Many studies have used numerical modeling and hydro-geochemical investigations to predict aquifer storage or recover groundwater based on exploratory simulations and scenario building [2,8,22,23]. Models of groundwater flow (MODFLOW) and solute transport (MT3DMS) have been used to anticipate and measure the effects on regional groundwater and to reveal how geochemical processes work and how much water they produce [24].
The Dibdibba aquifer in southeast Iraq was the focus of the current study. The increasing use of groundwater in agriculture over the last twenty years has caused a significant drop in the groundwater table and the quality of water [25]. In 2020, Kerbala’s initial wastewater treatment plant (WWTP), located within the border of the aquifer, became operational. To raise the level of the groundwater, improve water quality, and utilize the huge outlet flow of treated water of the WWTP (more than 100,000 m3/day), an artificial recharge pond using treated wastewater was suggested. In this paper, the effect of the artificial recharge pond on groundwater levels and water quality in the unconfined aquifer was evaluated. During the artificial recharge period from 2022 to 2030, three-dimensional validated numerical models created using MODFLOW and MT3DMS with GMS were used to consider different scenarios. The main goal of this study was to evaluate how much artificial recharge using a pond near the Kerbala wastewater treatment plant (WWTP) would raise water levels and improve water quality, as well as how large an area would be affected, as well as obtaining the values for the agricultural areas that would be added and made sustainable, resulting in an increase in the number of useful farmers and productive yields in Karbala Province, Iraq. This province has recently faced an increase in water consumption due to the rapid increase in population and climate changes.
============================================================
THE TASKS:
A – Please retype the part of the Dibdibba aquifer text starting with "Many studies have" and going on through "they produce [24].".
B – Name each modeling software package that the Dibdibba aquifer text mentions.

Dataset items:
============================================================
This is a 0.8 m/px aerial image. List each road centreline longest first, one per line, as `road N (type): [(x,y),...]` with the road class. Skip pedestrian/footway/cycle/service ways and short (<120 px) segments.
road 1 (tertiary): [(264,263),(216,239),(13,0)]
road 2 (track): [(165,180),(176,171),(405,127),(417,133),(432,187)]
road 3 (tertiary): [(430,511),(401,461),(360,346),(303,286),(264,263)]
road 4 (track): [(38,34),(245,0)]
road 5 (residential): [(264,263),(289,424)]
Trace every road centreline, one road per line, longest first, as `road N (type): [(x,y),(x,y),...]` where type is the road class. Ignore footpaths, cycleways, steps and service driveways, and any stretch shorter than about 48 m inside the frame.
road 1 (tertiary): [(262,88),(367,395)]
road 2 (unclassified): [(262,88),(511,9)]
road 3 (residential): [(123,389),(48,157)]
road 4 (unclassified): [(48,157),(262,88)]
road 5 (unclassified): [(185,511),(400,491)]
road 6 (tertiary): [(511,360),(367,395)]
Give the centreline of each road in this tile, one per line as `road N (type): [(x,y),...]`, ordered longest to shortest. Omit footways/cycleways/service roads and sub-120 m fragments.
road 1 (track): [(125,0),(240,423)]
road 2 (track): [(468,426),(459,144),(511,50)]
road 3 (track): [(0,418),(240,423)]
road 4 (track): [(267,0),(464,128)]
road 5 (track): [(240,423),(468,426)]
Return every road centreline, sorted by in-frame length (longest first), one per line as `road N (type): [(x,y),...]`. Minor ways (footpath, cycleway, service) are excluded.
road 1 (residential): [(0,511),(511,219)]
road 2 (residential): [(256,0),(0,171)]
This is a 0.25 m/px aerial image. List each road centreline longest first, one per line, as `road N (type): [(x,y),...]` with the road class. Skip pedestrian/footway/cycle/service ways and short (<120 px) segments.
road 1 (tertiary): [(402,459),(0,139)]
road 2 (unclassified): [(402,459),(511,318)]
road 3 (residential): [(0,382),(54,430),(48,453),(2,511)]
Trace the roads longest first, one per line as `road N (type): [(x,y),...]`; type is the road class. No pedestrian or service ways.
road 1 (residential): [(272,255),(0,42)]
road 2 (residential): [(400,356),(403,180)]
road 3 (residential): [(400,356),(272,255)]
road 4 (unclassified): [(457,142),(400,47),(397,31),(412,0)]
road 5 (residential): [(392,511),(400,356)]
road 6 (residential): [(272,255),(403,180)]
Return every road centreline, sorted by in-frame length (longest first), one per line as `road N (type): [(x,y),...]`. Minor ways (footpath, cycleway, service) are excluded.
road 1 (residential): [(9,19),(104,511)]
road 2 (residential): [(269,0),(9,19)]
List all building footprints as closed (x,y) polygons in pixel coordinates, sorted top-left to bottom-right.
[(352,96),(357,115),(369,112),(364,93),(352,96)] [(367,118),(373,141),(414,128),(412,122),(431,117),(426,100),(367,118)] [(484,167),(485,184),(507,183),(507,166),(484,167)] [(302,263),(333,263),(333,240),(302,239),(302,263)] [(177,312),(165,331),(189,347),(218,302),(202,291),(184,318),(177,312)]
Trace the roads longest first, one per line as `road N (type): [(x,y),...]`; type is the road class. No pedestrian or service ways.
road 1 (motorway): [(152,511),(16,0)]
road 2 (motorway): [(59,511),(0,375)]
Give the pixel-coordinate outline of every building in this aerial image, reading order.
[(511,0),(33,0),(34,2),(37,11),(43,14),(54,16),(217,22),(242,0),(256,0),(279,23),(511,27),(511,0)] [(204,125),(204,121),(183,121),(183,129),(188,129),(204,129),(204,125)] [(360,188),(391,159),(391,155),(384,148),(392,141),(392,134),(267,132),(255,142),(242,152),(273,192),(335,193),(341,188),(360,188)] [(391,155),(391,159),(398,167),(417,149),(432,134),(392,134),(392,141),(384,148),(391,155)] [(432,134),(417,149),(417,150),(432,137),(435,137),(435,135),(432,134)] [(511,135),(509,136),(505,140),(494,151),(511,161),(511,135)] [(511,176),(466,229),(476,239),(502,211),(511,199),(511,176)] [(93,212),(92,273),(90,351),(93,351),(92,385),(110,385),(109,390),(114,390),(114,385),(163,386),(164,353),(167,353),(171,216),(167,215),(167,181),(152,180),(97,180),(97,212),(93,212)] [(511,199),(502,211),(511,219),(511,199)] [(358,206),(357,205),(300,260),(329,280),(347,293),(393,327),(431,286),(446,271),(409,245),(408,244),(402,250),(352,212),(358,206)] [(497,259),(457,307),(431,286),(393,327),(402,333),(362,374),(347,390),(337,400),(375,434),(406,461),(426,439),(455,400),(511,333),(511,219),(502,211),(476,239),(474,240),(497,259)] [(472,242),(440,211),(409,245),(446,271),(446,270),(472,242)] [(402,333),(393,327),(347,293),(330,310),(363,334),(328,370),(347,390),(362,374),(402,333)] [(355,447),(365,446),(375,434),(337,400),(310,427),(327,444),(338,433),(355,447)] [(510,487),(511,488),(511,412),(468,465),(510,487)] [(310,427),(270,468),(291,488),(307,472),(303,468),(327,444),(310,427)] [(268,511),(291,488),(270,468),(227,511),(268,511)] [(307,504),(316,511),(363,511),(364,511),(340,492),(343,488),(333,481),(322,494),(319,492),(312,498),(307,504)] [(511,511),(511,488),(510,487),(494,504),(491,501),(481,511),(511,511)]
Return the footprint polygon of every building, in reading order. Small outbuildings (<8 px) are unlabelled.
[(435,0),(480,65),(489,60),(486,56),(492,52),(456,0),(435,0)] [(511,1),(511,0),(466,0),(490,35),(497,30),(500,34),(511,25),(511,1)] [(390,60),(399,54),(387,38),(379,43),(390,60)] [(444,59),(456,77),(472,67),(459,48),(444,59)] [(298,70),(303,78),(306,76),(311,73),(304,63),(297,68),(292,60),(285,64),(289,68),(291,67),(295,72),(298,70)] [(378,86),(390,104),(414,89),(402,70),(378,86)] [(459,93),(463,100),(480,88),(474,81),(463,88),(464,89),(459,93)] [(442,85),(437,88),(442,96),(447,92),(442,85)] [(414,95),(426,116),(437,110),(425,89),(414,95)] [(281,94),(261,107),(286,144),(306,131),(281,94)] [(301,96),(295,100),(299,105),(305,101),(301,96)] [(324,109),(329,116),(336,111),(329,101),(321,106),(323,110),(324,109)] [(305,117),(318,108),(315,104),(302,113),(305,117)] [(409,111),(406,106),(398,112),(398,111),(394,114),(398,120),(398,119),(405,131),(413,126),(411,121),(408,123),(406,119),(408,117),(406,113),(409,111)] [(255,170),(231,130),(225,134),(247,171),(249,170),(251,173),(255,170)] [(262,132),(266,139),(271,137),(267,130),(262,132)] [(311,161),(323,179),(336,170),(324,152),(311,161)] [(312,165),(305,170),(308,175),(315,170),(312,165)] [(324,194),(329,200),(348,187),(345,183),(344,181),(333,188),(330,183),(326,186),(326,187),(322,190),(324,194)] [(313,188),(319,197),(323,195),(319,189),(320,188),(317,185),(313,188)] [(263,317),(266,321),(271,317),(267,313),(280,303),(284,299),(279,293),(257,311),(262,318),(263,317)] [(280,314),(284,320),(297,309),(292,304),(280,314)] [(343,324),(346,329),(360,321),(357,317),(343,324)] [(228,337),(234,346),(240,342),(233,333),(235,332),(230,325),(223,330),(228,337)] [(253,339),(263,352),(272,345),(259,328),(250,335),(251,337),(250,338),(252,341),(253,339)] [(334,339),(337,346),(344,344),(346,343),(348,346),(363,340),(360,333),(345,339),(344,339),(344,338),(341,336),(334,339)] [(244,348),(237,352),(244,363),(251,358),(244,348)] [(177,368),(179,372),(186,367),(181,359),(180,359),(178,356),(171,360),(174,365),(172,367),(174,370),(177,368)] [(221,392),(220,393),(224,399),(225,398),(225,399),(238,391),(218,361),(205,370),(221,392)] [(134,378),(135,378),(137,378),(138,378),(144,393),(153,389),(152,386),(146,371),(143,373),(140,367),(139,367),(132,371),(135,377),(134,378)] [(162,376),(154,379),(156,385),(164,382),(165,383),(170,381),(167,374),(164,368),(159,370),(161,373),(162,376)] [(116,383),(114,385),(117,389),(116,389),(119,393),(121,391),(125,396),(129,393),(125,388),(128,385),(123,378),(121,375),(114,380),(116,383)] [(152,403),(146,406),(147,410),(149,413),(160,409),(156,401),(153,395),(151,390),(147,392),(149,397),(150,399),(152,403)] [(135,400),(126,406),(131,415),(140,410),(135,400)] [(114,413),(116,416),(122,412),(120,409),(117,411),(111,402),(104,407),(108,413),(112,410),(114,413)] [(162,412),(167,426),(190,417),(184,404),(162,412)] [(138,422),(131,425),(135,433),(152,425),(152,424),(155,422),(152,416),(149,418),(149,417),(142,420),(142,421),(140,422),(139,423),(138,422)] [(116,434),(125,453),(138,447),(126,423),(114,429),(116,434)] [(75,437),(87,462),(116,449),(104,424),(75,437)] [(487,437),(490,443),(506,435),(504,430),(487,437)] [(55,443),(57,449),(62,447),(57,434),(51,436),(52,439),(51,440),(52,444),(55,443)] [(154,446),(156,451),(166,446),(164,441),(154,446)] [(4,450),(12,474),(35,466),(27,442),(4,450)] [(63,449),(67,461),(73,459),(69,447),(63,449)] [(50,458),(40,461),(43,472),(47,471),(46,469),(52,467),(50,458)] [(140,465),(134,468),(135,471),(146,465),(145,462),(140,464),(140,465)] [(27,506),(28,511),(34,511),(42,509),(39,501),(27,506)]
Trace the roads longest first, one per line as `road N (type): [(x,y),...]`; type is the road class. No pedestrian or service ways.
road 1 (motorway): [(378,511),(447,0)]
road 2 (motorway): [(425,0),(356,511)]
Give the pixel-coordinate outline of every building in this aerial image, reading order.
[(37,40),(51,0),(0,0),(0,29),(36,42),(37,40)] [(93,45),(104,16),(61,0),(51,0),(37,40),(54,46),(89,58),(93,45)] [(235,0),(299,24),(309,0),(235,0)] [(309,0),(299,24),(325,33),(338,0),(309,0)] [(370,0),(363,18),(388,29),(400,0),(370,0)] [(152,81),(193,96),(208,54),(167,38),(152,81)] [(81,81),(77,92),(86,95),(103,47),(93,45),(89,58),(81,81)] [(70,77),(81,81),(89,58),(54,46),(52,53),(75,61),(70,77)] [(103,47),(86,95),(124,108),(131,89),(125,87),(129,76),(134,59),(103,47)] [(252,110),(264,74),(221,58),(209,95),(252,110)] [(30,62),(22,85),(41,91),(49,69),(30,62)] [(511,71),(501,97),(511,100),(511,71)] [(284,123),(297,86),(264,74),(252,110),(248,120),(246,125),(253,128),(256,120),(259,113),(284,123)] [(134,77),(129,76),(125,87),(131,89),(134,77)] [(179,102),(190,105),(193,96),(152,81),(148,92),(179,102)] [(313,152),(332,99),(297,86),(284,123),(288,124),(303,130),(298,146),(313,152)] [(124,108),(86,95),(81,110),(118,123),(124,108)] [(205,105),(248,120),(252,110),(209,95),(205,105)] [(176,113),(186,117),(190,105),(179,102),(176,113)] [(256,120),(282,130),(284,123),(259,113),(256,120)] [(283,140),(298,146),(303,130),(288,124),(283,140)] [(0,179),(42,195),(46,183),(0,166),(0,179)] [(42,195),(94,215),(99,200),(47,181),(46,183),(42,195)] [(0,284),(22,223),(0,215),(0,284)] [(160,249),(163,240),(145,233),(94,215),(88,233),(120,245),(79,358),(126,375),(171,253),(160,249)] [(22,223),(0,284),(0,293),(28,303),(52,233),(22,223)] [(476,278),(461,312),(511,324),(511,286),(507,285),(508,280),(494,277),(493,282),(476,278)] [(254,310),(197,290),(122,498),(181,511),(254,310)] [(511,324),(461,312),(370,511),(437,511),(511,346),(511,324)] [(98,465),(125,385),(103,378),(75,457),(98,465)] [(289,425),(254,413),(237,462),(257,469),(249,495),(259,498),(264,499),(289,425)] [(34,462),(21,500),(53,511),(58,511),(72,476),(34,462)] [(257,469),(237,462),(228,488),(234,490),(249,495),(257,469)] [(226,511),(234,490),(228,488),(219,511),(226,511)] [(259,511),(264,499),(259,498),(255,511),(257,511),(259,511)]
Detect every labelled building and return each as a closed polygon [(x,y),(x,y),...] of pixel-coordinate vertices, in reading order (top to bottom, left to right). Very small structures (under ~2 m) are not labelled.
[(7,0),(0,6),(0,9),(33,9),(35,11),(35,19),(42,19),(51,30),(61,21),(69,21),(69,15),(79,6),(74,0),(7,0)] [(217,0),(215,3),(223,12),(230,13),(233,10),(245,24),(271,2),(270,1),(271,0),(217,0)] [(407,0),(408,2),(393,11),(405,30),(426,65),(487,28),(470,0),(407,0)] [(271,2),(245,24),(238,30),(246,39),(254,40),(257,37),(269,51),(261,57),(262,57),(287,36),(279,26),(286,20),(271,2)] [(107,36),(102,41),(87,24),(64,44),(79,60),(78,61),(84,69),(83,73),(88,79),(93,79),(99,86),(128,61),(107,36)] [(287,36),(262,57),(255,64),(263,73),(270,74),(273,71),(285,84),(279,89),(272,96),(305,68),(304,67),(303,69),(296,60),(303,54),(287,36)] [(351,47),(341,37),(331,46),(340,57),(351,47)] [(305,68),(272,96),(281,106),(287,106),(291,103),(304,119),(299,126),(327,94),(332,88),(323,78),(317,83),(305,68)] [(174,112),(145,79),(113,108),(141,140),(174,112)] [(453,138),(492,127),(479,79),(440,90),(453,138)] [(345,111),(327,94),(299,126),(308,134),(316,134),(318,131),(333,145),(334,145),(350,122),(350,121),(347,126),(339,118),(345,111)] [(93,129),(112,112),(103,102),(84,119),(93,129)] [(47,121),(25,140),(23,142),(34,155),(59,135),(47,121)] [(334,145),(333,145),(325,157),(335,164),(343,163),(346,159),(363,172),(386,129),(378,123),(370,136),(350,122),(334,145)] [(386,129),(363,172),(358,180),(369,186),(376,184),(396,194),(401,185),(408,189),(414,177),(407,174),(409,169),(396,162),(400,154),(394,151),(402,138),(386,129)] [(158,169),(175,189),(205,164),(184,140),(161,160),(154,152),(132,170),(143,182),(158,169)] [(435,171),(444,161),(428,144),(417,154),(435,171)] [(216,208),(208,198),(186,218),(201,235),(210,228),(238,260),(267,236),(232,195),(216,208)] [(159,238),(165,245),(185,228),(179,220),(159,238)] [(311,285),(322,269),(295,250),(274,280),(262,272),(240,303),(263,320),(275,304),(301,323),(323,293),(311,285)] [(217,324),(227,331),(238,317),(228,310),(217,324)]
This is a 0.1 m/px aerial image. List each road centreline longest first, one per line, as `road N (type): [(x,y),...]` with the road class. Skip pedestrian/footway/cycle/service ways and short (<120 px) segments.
============================================================
WRITTEN RESPONSES:
A –
Many studies have used numerical modeling and hydro-geochemical investigations to predict aquifer storage or recover groundwater based on exploratory simulations and scenario building [2,8,22,23]. Models of groundwater flow (MODFLOW) and solute transport (MT3DMS) have been used to anticipate and measure the effects on regional groundwater and to reveal how geochemical processes work and how much water they produce [24].

B – MODFLOW, MT3DMS, GMS